The first chapter by Andrew A. Snelling provides an overview of his topics. Each of the next chapters examine one point in more detail; “High and Dry Sea Creatures”, “The World’s Graveyard”, “Transcontinental Rock Layers”, “Sand Transported Cross-Country”, “No Slow and Gradual Erosion”, “Rock Layers Folded Not Fractured”, and finally “A Scientific Look at Catastrophic Plate Tectonics: A Catastrophic Breakup and The Origin of Oil”.
“Many creationist geologists now believe the catastrophic plate tectonics concept is very useful as the best explanation for how the Flood event occurred within the biblical framework for earth’s history.” This is historic science. We retain the biblical framework for earth’s history and use the best explanation with the most current scientific information available. This is the correct attitude. More information might cause us to re-evaluate plate tectonics. But the biblical framework does not change.
“A catastrophic model of plate tectonics (as proposed by creation scientists) easily overcomes the problems of the slow and gradual model (as proposed by most evolutionist scientists).”

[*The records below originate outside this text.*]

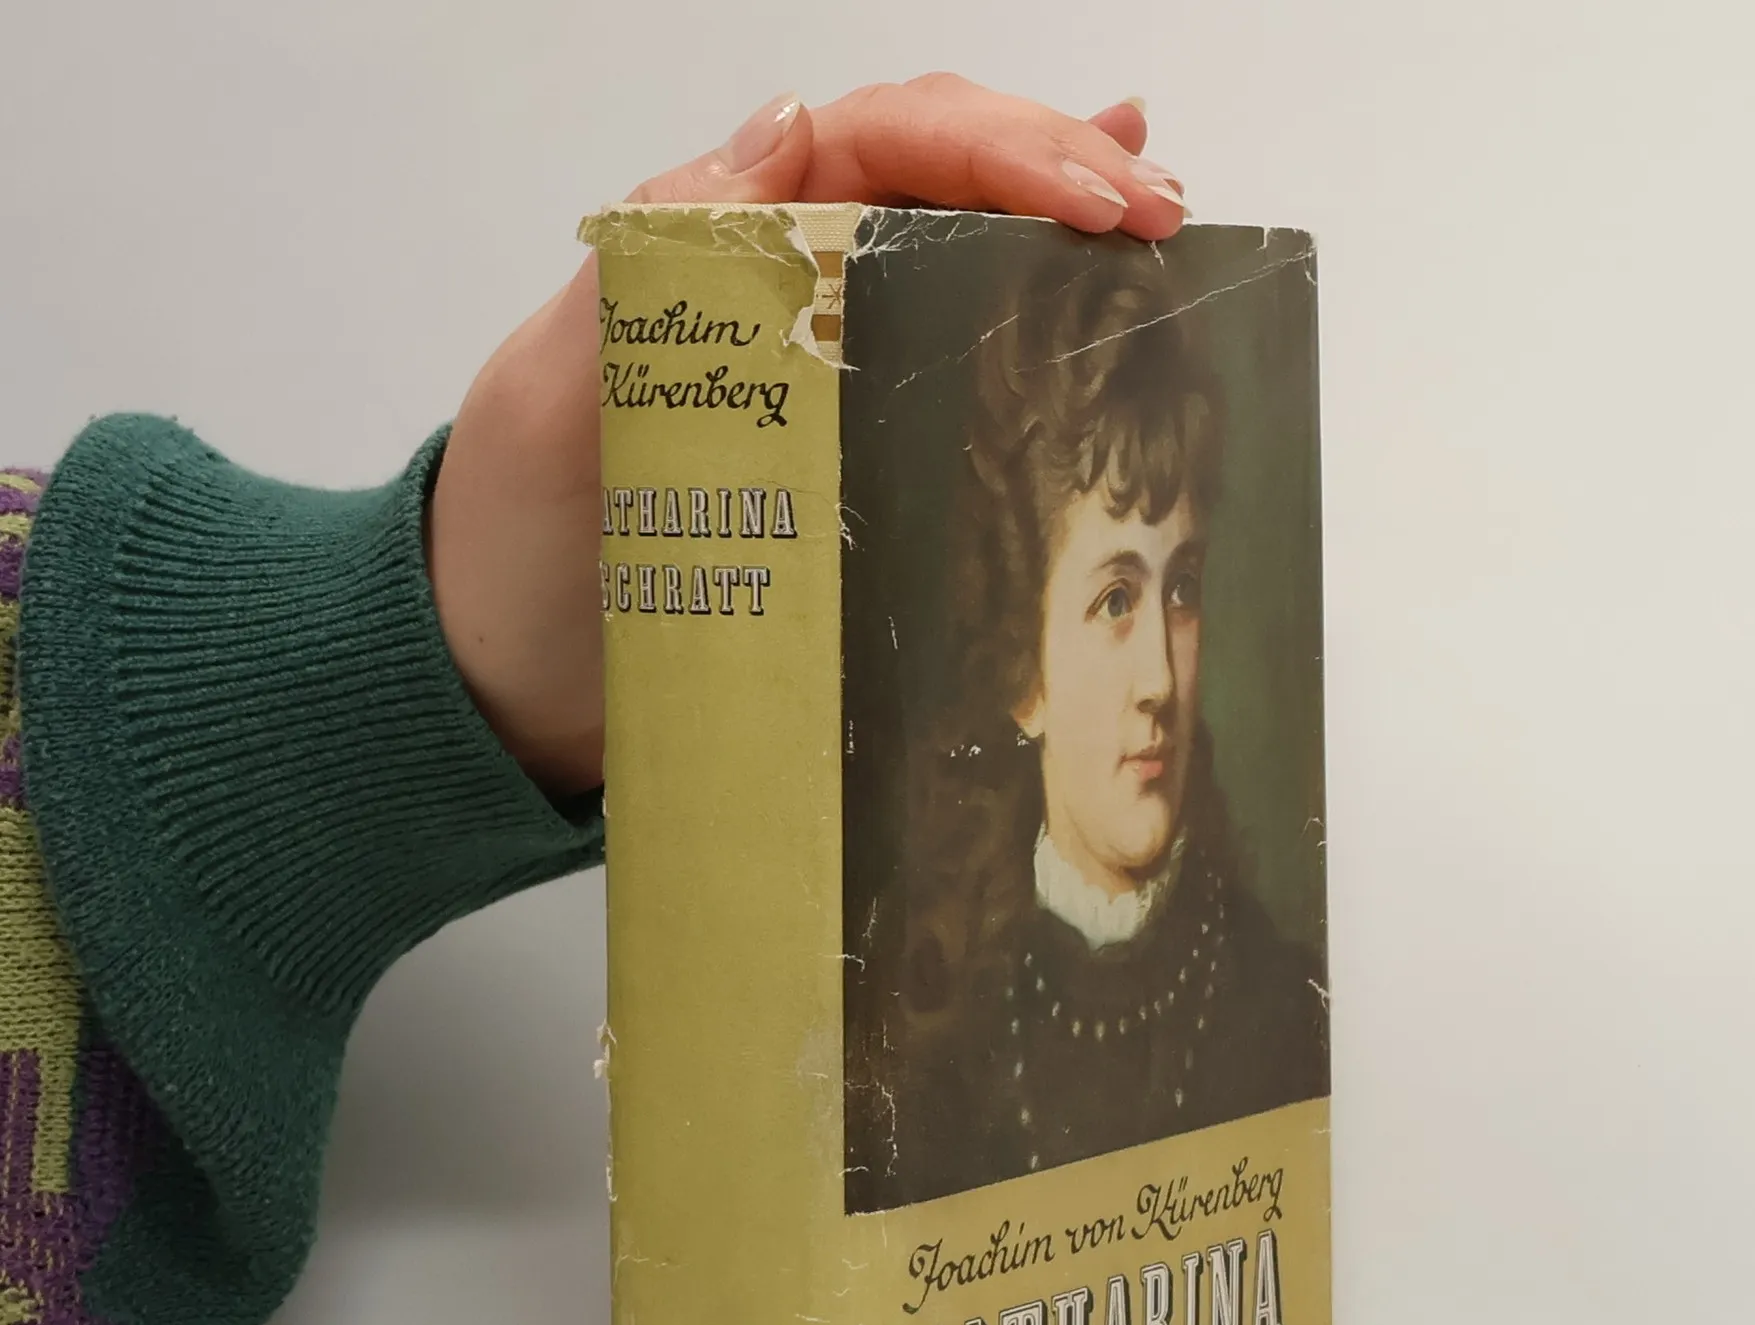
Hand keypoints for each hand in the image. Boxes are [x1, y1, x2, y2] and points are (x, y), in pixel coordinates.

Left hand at [426, 76, 1186, 795]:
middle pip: (939, 176)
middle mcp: (777, 282)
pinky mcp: (839, 447)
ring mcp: (815, 363)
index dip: (999, 149)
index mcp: (716, 239)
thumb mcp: (556, 391)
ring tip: (1161, 205)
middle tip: (1160, 208)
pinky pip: (940, 354)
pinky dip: (1024, 303)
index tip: (1097, 195)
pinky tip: (1094, 272)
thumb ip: (655, 264)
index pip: (880, 145)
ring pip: (956, 246)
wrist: (505, 679)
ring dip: (1063, 213)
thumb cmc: (515, 543)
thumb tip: (791, 128)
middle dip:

John Whitmore’s final chapter in the technical section is somewhat puzzling to me. Uniformitarians do believe in catastrophes, just as creationists do. “Near the end of the Devonian, a mass extinction event occurred.” http://www.ucmp.berkeley.edu/devonian/devonian.php They simply believe the catastrophes occurred millions of years ago. So John Whitmore’s statement just before his conclusion is puzzling. “One explanation that they did not consider, that would readily explain their results, is the catastrophic formation of much of the fossil record.” Uniformitarians actually believe there were five mass extinction events, as they call them. skepticalscience.com/Earths-five-mass-extinction-events
This is not a new or recent change in their position. The 1940s Disney movie Fantasia has a sequence depicting evolution set to Stravinski’s Rite of Spring. During this sequence, they show the dinosaurs being killed by a catastrophe something like the flood at the end of the Jurassic Period. The issue is not how, but when.
The flood timeline near the end of A Pocket Guide To The Global Flood is helpful, but requires some thoughtful examination. The final chapter “The Flood and the Gospel”, is something many works on the flood lack. Many Christians fail to understand exactly why this material is so important. The personal application is very good.